Automating LetsEncrypt Certificates and OpenBSD’s HTTPD using Ansible
My newest side project involves the configuration of OpenBSDs HTTPD(8) to serve a clients domain via plain HTTP and via TLS using an automatically provisioned LetsEncrypt certificate.
The difficulty is that if we don’t have a certificate but we do have the config then httpd will fail to launch leaving the user in a worse situation than they were before.
The answer is to use Ansible’s stat module and liberal use of Jinja IF statements.
Task
---
- name: Ascertain if LetsEncrypt certificate exists
stat:
path: /etc/ssl/{{ clear_net_domain }}.crt
register: ssl_certificate_check
- name: Copy across plaintext/onion httpd config
template:
src: templates/httpd_singlehop.conf.j2
dest: /etc/httpd.conf
owner: root
group: wheel
mode: 0600
backup: yes
notify:
- restart httpd
- service:
name: httpd
state: started
- name: Copy across ACME config
template:
src: templates/acme-ah.conf.j2
dest: /etc/acme-ah.conf
owner: root
group: wheel
mode: 0600
- name: Enable LetsEncrypt
command: /usr/sbin/acme-client -vADf /etc/acme-ah.conf {{ clear_net_domain }}
args:
creates: /etc/ssl/{{ clear_net_domain }}.crt
notify:
- restart httpd
ignore_errors: yes
- name: Copy across ACME cron
template:
src: templates/cron/daily.local.j2
dest: /etc/daily.local
owner: root
group: wheel
mode: 0700
The very first thing we do is to check if our certificate exists or not, we then copy across a httpd configuration and an ACME configuration (see below). With the ACME configuration in place we can try and register the domain and retrieve a certificate, because there is no guarantee that our user/customer has pointed their domain at this server yet we allow the task to fail. Finally a cron job is added that renews the certificate.
httpd Template
#MACROs
ipv4_address="185.104.123.{{ ipv4_last_octet }}"
ipv6_address="2a06:3000:1000:{{ ipv6_64_subnet }}::1"
clearnet_domain="{{ clear_net_domain }}"
# HTTP instance (note the ACME location)
server "{{ clear_net_domain }}" {
listen on $ipv4_address port 80
listen on $ipv6_address port 80
no log
{% if enable_php == true %}
location "*.php" {
fastcgi socket "/run/php-fpm.sock"
}
{% else %}
#PHP disabled
{% endif %}
#ACME
location "/.well-known/acme-challenge/*" {
root "/acme"
root strip 2
}
root "/users/hosting/public_html/"
}
# An SSL instance of the website
{% if ssl_certificate_check.stat.exists == true %}
server "{{ clear_net_domain }}-ssl" {
listen on $ipv4_address tls port 443
listen on $ipv6_address tls port 443
no log
{% if enable_php == true %}
location "*.php" {
fastcgi socket "/run/php-fpm.sock"
}
{% else %}
#PHP disabled
{% endif %}
tls certificate "/etc/ssl/{{ clear_net_domain }}.fullchain.pem"
tls key "/etc/ssl/private/{{ clear_net_domain }}.key"

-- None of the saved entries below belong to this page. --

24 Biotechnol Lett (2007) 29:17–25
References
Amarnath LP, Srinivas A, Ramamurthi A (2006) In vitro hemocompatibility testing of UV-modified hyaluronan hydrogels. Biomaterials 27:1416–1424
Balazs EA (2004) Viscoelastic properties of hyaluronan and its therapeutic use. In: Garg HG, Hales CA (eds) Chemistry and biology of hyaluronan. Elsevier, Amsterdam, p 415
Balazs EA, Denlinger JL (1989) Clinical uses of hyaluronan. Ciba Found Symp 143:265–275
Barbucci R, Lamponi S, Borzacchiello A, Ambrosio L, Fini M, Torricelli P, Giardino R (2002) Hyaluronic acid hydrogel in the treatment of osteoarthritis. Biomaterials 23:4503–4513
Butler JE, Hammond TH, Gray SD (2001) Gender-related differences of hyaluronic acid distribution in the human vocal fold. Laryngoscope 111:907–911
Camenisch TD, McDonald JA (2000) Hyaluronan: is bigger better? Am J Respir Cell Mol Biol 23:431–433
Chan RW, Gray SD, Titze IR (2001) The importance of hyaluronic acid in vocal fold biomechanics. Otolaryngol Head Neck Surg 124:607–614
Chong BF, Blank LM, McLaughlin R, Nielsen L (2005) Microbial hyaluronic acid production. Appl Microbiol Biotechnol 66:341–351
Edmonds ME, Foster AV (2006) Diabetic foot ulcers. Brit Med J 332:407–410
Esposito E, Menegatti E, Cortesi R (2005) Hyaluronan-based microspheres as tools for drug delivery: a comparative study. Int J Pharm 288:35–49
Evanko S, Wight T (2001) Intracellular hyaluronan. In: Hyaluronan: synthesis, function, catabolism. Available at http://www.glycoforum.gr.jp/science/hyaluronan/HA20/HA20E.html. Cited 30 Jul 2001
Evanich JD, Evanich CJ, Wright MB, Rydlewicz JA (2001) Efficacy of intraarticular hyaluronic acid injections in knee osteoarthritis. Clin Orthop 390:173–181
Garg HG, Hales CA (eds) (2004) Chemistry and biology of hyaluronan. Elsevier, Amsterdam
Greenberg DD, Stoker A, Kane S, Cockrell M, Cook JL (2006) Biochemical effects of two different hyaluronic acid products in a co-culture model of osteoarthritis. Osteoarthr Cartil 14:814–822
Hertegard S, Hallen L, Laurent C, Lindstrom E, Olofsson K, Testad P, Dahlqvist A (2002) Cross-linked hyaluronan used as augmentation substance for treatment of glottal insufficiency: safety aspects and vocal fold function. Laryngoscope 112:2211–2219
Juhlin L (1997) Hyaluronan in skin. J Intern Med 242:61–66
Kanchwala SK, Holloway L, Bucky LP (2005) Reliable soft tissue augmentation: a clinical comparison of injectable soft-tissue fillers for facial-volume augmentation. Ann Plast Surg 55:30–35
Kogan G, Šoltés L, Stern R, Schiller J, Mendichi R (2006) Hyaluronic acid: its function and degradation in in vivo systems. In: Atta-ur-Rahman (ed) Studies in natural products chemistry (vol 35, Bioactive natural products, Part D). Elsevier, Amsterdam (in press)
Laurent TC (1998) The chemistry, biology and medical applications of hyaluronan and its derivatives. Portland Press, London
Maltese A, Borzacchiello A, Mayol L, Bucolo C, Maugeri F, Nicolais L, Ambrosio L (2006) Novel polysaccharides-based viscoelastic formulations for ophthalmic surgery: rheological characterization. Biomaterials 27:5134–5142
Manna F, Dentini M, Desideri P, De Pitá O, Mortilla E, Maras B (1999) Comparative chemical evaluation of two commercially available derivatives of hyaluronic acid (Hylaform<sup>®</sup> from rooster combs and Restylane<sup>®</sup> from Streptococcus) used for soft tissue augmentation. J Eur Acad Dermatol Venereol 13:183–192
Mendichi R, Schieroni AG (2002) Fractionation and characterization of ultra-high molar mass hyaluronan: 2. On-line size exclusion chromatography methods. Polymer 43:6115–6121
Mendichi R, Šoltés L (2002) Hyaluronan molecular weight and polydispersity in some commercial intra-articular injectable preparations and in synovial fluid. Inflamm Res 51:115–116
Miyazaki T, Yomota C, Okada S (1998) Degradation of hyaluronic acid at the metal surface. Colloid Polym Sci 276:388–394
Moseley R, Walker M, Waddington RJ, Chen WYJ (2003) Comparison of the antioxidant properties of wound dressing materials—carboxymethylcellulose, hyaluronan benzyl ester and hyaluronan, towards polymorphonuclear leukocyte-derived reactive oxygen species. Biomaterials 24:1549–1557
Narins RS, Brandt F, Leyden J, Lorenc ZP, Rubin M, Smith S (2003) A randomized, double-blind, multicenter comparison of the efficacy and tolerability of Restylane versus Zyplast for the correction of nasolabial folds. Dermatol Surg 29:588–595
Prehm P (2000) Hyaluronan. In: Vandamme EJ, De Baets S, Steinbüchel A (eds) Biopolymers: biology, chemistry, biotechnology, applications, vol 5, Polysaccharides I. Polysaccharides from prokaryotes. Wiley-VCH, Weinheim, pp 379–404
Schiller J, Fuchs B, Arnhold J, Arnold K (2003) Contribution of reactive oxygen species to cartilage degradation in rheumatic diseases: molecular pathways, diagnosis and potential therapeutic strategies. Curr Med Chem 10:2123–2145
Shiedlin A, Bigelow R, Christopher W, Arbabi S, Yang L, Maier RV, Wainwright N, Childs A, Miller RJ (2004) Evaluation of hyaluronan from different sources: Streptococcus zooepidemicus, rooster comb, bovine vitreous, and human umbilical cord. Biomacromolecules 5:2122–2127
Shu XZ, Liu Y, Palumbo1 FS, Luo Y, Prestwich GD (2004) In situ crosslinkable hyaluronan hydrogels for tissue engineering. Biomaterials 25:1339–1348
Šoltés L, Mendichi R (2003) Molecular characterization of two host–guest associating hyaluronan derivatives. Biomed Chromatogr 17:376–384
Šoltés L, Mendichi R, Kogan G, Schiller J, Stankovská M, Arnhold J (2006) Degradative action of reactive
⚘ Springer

root "/users/hosting/public_html/"
}
{% else %}
# No SSL certificates yet
{% endif %}
# Include MIME types instead of the built-in ones
types {
include "/usr/share/misc/mime.types"
}
Within the certificate we test if our certificate exists with ssl_certificate_check.stat.exists, if it does the configuration is written out and if not a comment is left that we have no certificate.
As and when the user points their domain to this server it will already be serving their files over plain HTTP and the next time Ansible runs it will create the certificates and restart httpd to enable TLS!
One of the key elements to note is the use of the location directive in the HTTP virtual host, this is the recommended way of handling letsencrypt and is documented in the man page of ACME-CLIENT(1).